DONAZIONE E SUCCESSIONE: LE NOVITÀ DAL 2026
- Avvocato Laura Crisanti

- 14 gen
- Tempo di lettura: 2 min

In Italia dal 1° gennaio 2026 sono entrate in vigore importanti modifiche che riguardano la donazione e la successione.
Le novità, introdotte dal decreto legislativo 139/2024, effettive a decorrere dal 2026 hanno l’obbiettivo di: a.) semplificare la procedura attraverso lo snellimento della burocrazia rendendo più trasparente il sistema fiscale b.) eliminare la doppia imposizione fiscale con una nuova disciplina dei trasferimenti patrimoniali tra vivi e mortis causa.
PRINCIPALI NOVITA’:
ABOLIZIONE DEL COACERVO, cioè il meccanismo che prevedeva per il calcolo dell’imposta di successione il cumulo tra le donazioni ricevute in vita ed il patrimonio ereditato.
Dal 2026, donazione e successione vengono trattate come due operazioni autonome ai fini fiscali, pertanto:
franchigie calcolate separatamente;
imposte non più cumulabili;
AUTOLIQUIDAZIONE DELLE IMPOSTE
Il calcolo dell’imposta e la determinazione dell’importo dovuto non sarà più calcolato automaticamente dall’Agenzia delle Entrate bensì saranno i beneficiari a dover autoliquidare l’imposta relativa a donazione e successione.
ELIMINAZIONE IMPOSTE SULLE LIBERALITÀ D’USO
Sono eliminate le imposte delle donazioni di modico valore tipiche di occasioni (quali ad esempio compleanni, Natale, nozze, ricorrenze familiari). Rimangono invece tassate le sole donazioni rilevanti effettuate per riconoscenza.

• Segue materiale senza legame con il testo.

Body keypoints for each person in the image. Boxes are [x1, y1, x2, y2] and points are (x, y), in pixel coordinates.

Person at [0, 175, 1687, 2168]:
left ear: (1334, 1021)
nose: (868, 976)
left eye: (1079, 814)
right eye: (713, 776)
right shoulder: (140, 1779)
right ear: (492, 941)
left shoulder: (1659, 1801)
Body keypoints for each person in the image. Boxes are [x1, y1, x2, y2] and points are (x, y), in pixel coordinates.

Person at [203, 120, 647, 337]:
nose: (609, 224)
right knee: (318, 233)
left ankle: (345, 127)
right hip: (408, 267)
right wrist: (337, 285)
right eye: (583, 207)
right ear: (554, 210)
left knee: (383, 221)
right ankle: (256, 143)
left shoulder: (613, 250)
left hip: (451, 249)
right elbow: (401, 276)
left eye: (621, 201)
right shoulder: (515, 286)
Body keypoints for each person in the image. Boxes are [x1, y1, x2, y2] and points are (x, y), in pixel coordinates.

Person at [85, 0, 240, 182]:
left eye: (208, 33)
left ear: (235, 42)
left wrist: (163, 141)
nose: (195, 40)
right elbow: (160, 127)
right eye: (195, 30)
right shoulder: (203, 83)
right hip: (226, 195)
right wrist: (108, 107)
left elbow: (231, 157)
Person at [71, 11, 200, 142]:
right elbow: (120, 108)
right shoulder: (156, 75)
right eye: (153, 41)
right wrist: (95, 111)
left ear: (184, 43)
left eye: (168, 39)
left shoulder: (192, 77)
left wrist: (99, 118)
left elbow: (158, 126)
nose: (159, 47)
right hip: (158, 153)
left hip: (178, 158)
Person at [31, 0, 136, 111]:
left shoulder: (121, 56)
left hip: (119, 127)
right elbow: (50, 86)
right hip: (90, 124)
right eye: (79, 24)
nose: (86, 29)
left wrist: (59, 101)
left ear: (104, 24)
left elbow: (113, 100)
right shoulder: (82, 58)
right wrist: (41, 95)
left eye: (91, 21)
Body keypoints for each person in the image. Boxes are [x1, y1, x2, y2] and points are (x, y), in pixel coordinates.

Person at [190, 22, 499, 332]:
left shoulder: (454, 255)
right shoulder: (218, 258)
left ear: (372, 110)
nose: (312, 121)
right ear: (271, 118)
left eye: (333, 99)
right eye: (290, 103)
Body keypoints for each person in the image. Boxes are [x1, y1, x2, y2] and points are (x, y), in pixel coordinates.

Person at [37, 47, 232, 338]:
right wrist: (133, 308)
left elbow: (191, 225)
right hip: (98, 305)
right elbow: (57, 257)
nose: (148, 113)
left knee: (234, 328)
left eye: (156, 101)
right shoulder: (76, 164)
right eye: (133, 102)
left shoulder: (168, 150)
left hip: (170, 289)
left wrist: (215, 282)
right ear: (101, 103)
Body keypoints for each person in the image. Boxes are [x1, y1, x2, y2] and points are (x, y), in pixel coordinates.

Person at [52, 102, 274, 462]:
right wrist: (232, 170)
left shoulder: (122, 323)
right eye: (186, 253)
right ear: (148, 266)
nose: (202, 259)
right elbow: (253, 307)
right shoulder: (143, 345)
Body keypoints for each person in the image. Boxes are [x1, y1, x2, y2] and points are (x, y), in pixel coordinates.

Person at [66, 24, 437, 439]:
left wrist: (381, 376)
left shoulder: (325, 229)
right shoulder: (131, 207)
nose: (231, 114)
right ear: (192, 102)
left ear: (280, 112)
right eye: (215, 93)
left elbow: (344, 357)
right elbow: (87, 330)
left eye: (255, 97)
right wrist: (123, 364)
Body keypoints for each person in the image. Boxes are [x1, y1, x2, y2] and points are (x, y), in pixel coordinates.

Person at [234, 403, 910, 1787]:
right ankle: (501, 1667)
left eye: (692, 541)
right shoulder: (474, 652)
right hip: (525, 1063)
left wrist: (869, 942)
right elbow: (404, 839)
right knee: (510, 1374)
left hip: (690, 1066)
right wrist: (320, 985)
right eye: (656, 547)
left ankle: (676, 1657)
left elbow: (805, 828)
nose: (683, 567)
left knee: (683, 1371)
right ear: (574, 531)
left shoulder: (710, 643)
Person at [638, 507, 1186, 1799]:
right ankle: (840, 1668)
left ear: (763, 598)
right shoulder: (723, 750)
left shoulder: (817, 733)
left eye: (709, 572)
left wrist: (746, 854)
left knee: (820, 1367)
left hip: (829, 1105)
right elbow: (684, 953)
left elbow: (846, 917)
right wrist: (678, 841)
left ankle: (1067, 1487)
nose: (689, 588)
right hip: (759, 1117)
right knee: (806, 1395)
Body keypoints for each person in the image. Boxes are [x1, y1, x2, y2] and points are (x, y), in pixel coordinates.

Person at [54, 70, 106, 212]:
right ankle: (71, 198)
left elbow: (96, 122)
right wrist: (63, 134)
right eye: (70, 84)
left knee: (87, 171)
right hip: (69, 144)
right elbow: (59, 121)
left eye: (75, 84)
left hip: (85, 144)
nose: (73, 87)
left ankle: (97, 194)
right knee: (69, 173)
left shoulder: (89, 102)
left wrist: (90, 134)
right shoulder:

TRUST E TRASFERIMENTI PATRIMONIALI
La normativa estende l’imposta di donazione anche ai trasferimenti effettuati tramite trust. Chi costituisce il trust può scegliere se pagare l’imposta: al momento della creazione del trust, oppure al momento del trasferimento dei beni ai beneficiari.
DIVISIONI EREDITARIE: CONFERMATA LA COLLAZIONE
Nelle divisioni ereditarie, il valore delle donazioni effettuate in vita continuerà a essere considerato ai fini della collazione per la valutazione complessiva dell’asse ereditario.
DDL SEMPLIFICAZIONI (LEGGE 182/2025)
In tema di donazione è altresì entrata in vigore il 18 dicembre 2025, una rilevante modifica a tutela degli eredi legittimari lesi o pretermessi: essi possono agire in riduzione contro i donatari, che hanno ricevuto liberalità in vita dal defunto, ma non possono più esercitare l’azione di restituzione contro i terzi che abbiano acquistato diritti sui beni donati, qualora il donatario non sia in grado di soddisfare la quota legittima.
CONCLUSIONI
Le nuove regole in tema di donazione e successione semplificano il sistema fiscale, eliminano la doppia imposizione e rendono più fluida la gestione del patrimonio familiare;
Sul piano giuridico il nuovo regime delle donazioni favorisce la circolazione dei beni provenienti da donazione rendendo il trasferimento più sicuro.
Tuttavia non si deve sottovalutare la peculiarità della materia, le donazioni restano atti giuridici complessi, la cui validità richiede una forma solenne, rispetto delle quote di legittima e un’attenta valutazione degli effetti patrimoniali così come le successioni in alcune circostanze devono essere oggetto di opportune valutazioni.